Download or read book Exercices d histoire des religions written by Philippe Borgeaud and published by BRILL. This book was released on 2016-05-18 with total page 380 pages. Available in PDF, EPUB and Kindle. Book excerpt: Exercices d’histoire des religions is a collection of the most important articles published by Philippe Borgeaud during his career as the professor of history of religions at the University of Geneva (Switzerland). These nineteen studies showcase the many reflections of the Swiss scholar of religion on the categories and tools used to describe and compare such evanescent concepts as “religions”, “myths” and “rituals”, and his methodology for a critical and comparative study of ancient and modern religions. Through them, readers will gain a clear understanding of the importance such an approach can wield in the contemporary discussions and dissents about religions. Exercices d’histoire des religions rassemble les articles les plus importants publiés par Philippe Borgeaud durant sa carrière en tant que professeur d’histoire des religions à l’Université de Genève.
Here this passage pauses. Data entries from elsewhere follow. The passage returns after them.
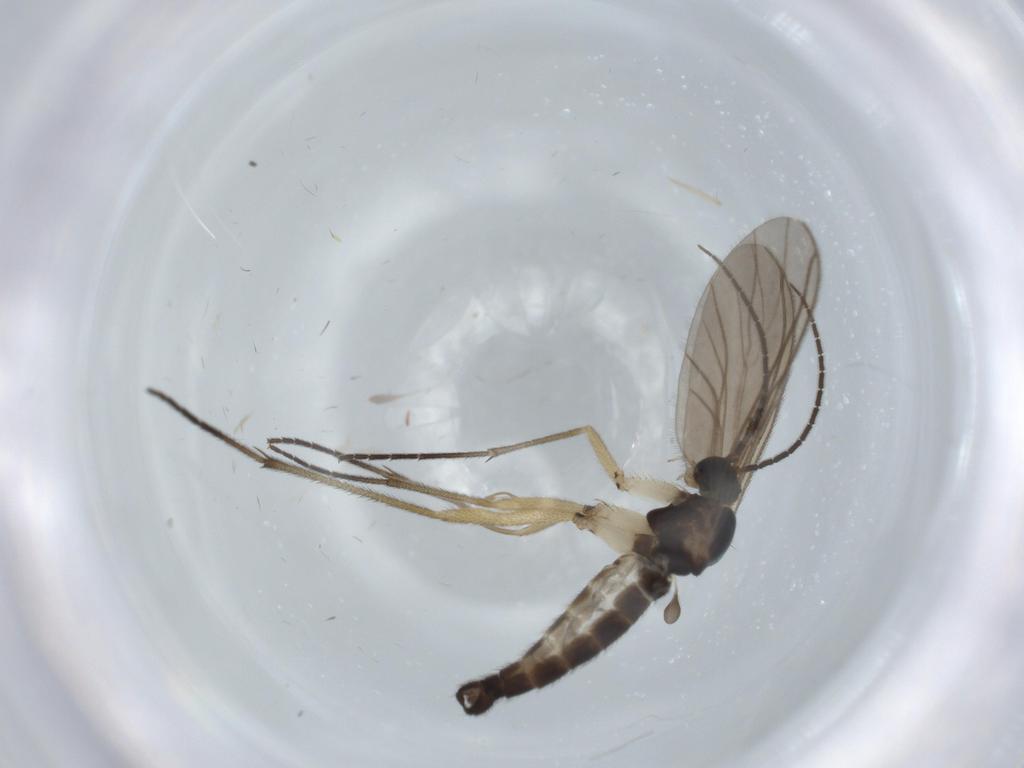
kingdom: Animalia
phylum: Arthropoda
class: Insecta
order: Diptera
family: Sciaridae
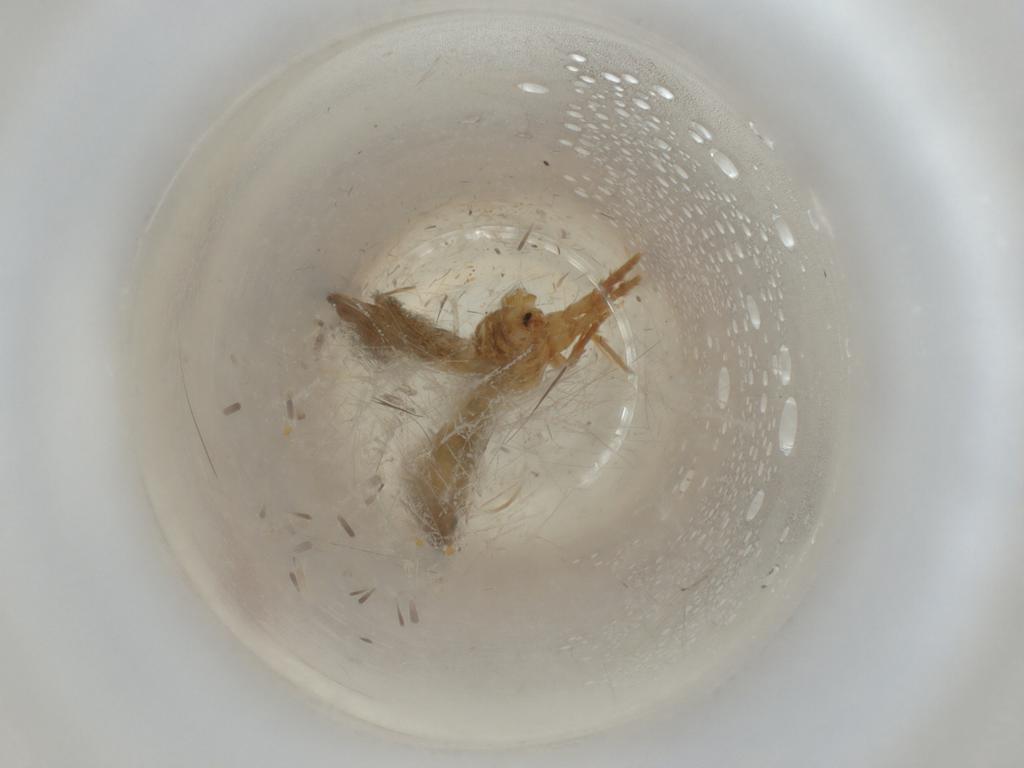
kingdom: Animalia
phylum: Arthropoda
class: Insecta
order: Lepidoptera
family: Tineidae
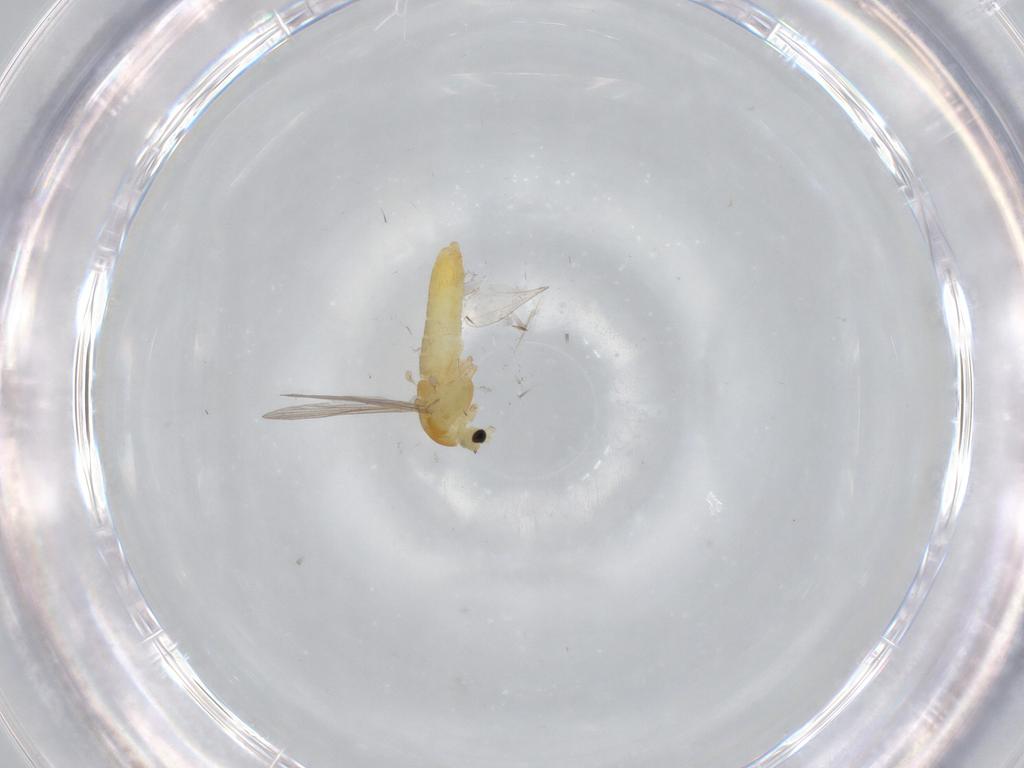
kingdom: Animalia
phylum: Arthropoda
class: Insecta
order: Diptera
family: Chironomidae
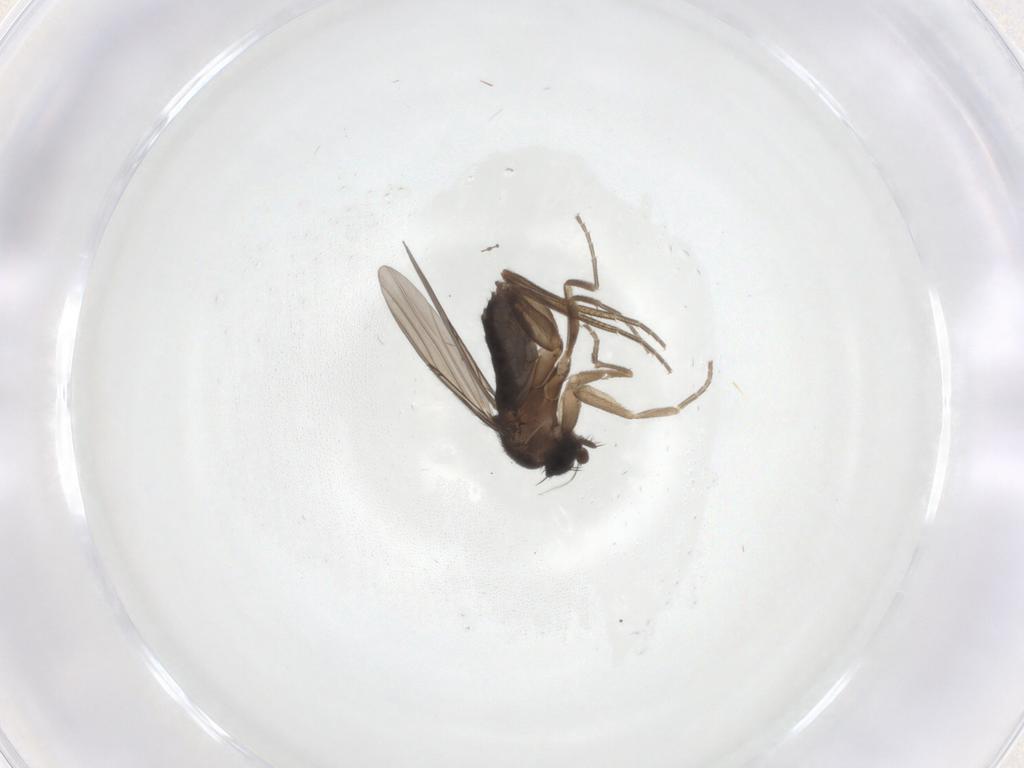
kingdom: Animalia
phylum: Arthropoda
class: Insecta
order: Diptera
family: Phoridae
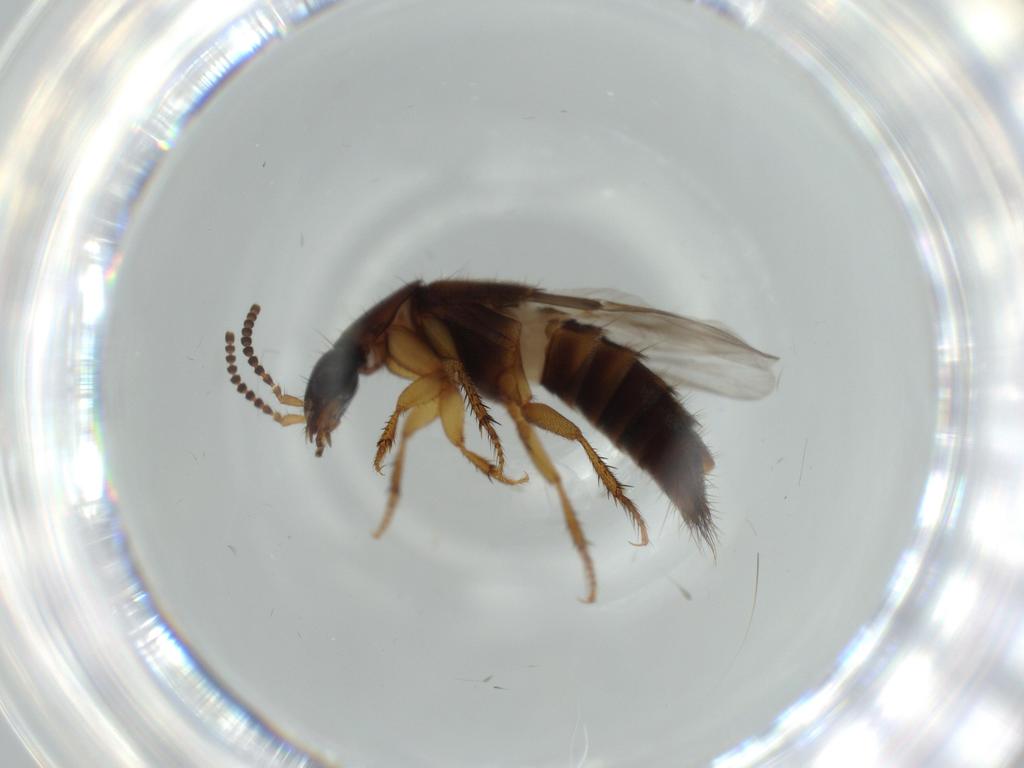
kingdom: Animalia
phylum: Arthropoda
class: Insecta
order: Coleoptera
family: Staphylinidae
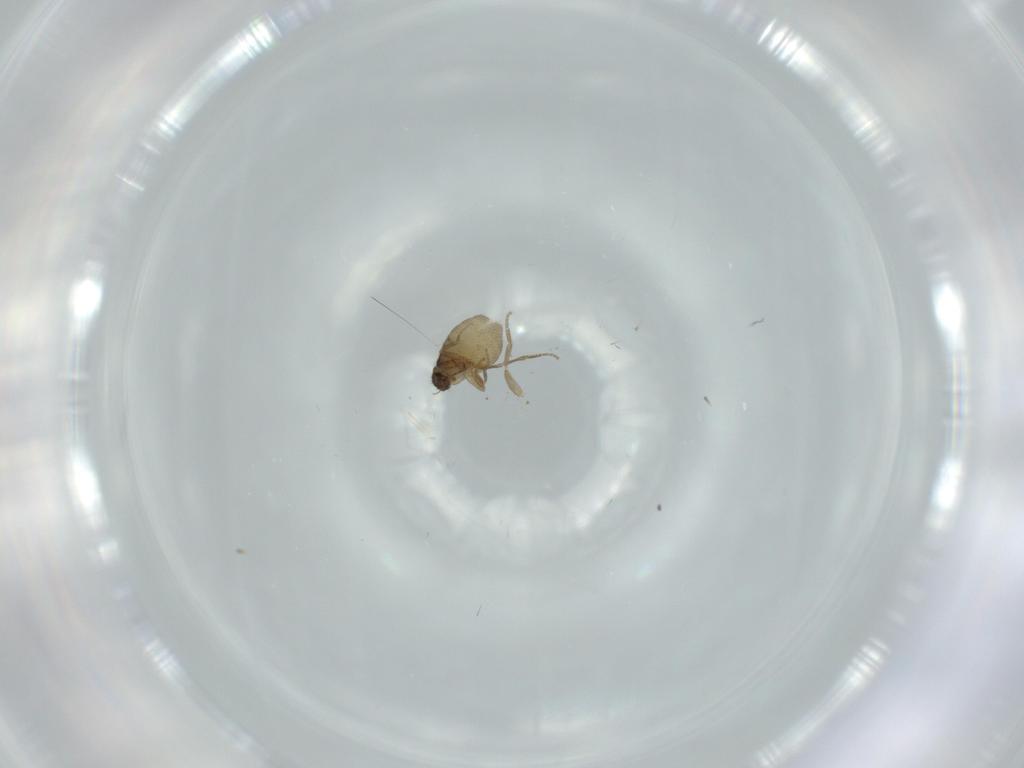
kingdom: Animalia
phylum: Arthropoda
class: Insecta
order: Diptera
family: Phoridae
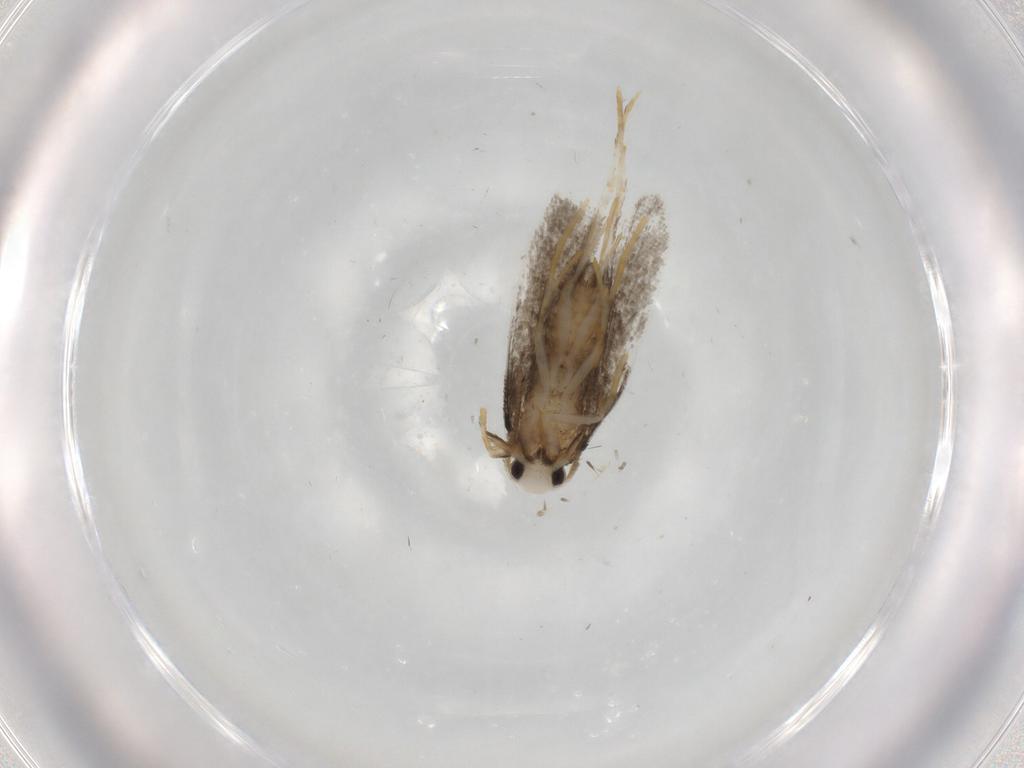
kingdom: Animalia
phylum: Arthropoda
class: Insecta
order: Lepidoptera
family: Psychidae
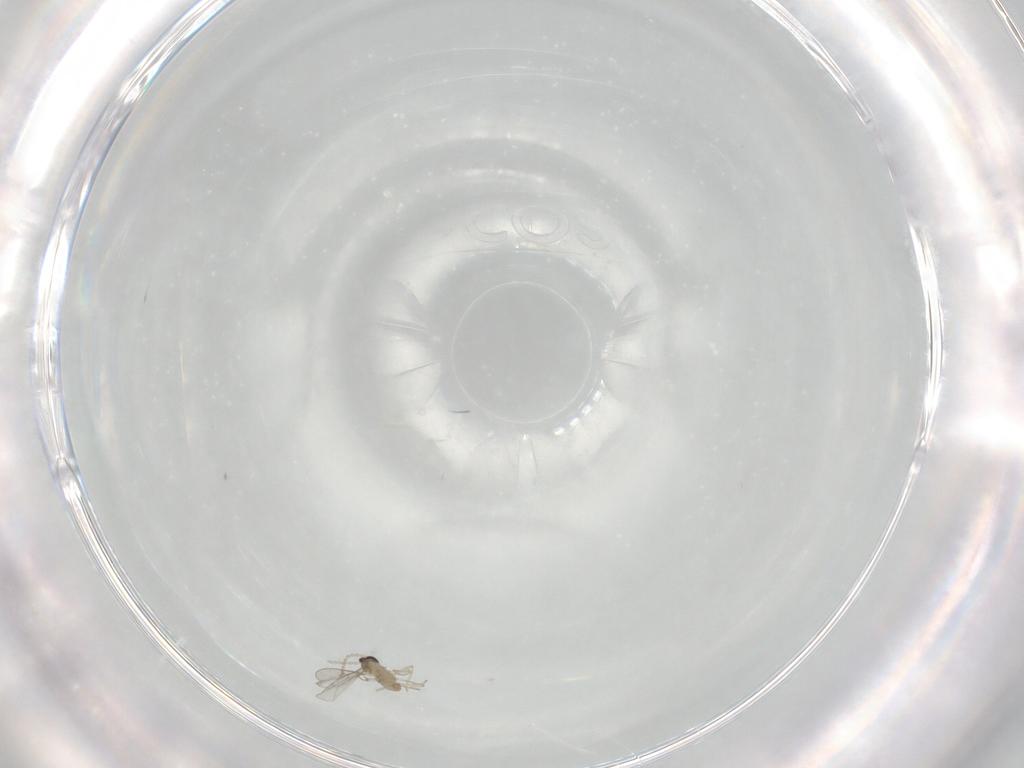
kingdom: Animalia
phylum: Arthropoda
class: Insecta
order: Diptera
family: Cecidomyiidae
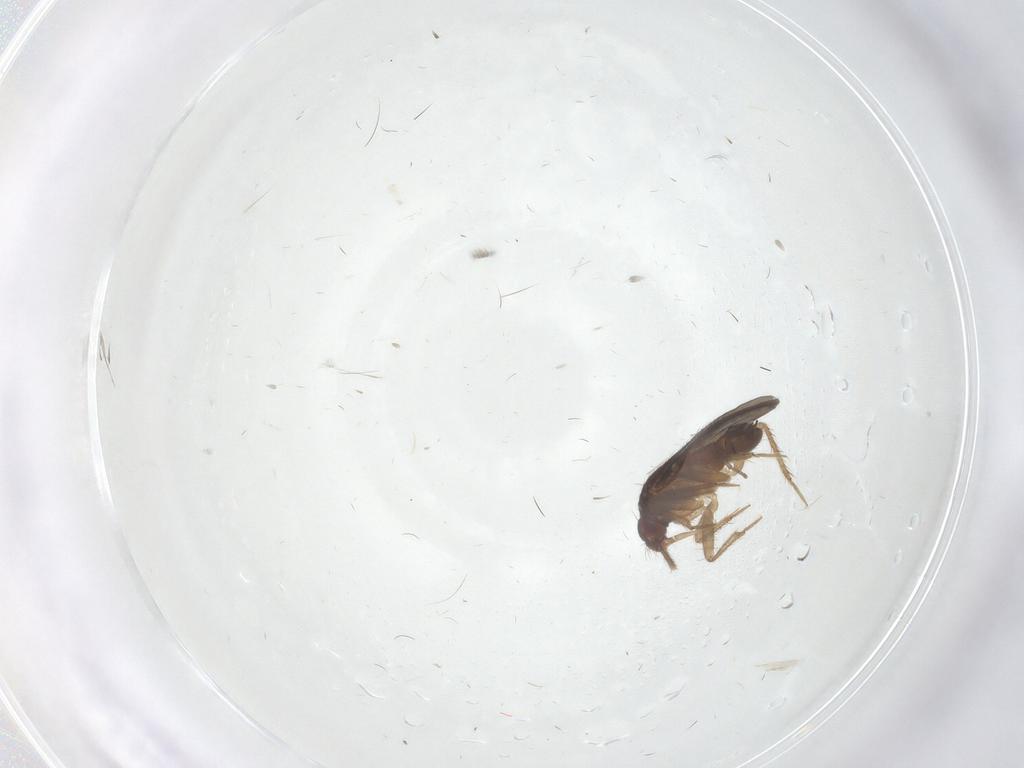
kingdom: Animalia
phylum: Arthropoda
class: Insecta
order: Hemiptera
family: Ceratocombidae
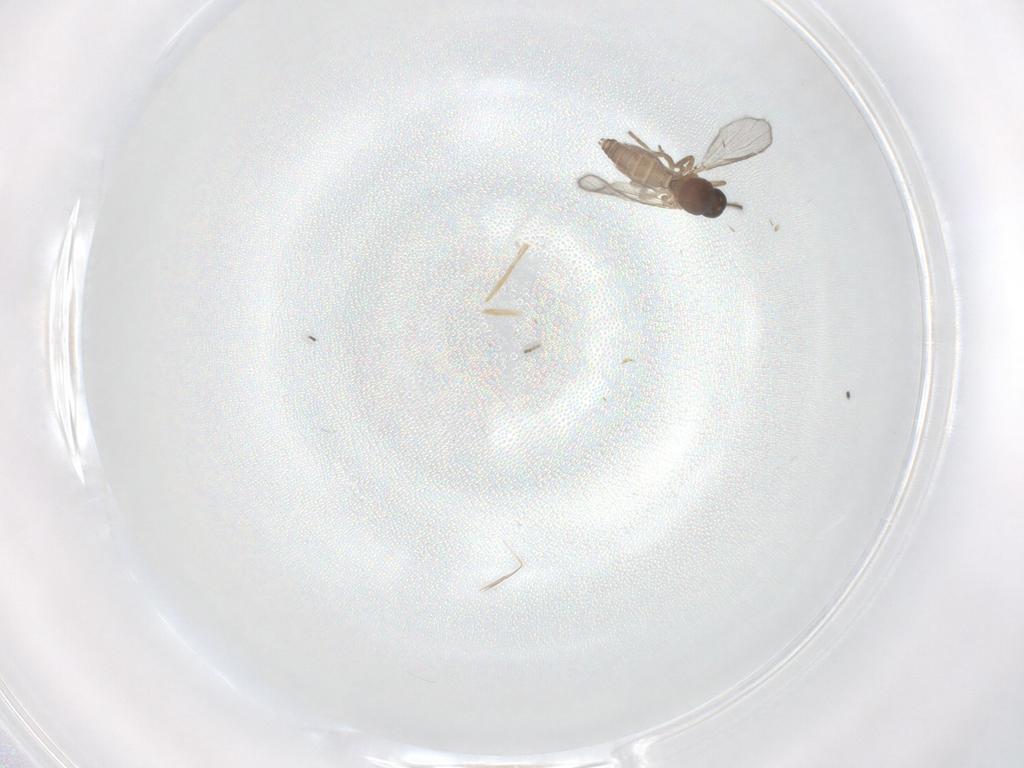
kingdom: Animalia
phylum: Arthropoda
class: Insecta
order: Diptera
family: Ceratopogonidae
Ces dix-neuf enquêtes illustrent les réflexions du savant suisse sur les outils et catégories utilisés par l’historien des religions pour décrire et comparer des concepts aussi évanescents que les « religions », les « mythes » ou les « rituels », et sur le rôle joué par les émotions dans leur élaboration. À travers eux, le lecteur est amené à découvrir la méthode développée par Philippe Borgeaud pour étudier de manière critique et comparative les religions antiques et modernes, une approche sans doute fondamentale pour mieux saisir les discussions et controverses contemporaines sur ce sujet.
Download or read book From Montesquieu to Laclos written by Ronald Grimsley and published by Librairie Droz. This book was released on 1974 with total page 176 pages. Available in PDF, EPUB and Kindle. Book excerpt:
Download or read book The Order of Things written by Michel Foucault and published by Routledge. This book was released on 2005-08-18 with total page 448 pages. Available in PDF, EPUB and Kindle. Book excerpt: When one defines "order" as a sorting of priorities, it becomes beautifully clear as to what Foucault is doing here. With virtuoso showmanship, he weaves an intensely complex history of thought. He dips into literature, art, economics and even biology in The Order of Things, possibly one of the most significant, yet most overlooked, works of the twentieth century. Eclipsed by his later work on power and discourse, nonetheless it was The Order of Things that established Foucault's reputation as an intellectual giant. Pirouetting around the outer edge of language, Foucault unsettles the surface of literary writing. In describing the limitations of our usual taxonomies, he opens the door onto a whole new system of thought, one ripe with what he calls "exotic charm". Intellectual pyrotechnics from the master of critical thinking, this book is crucial reading for those who wish to gain insight into that odd beast called Postmodernism, and a must for any fan of Foucault.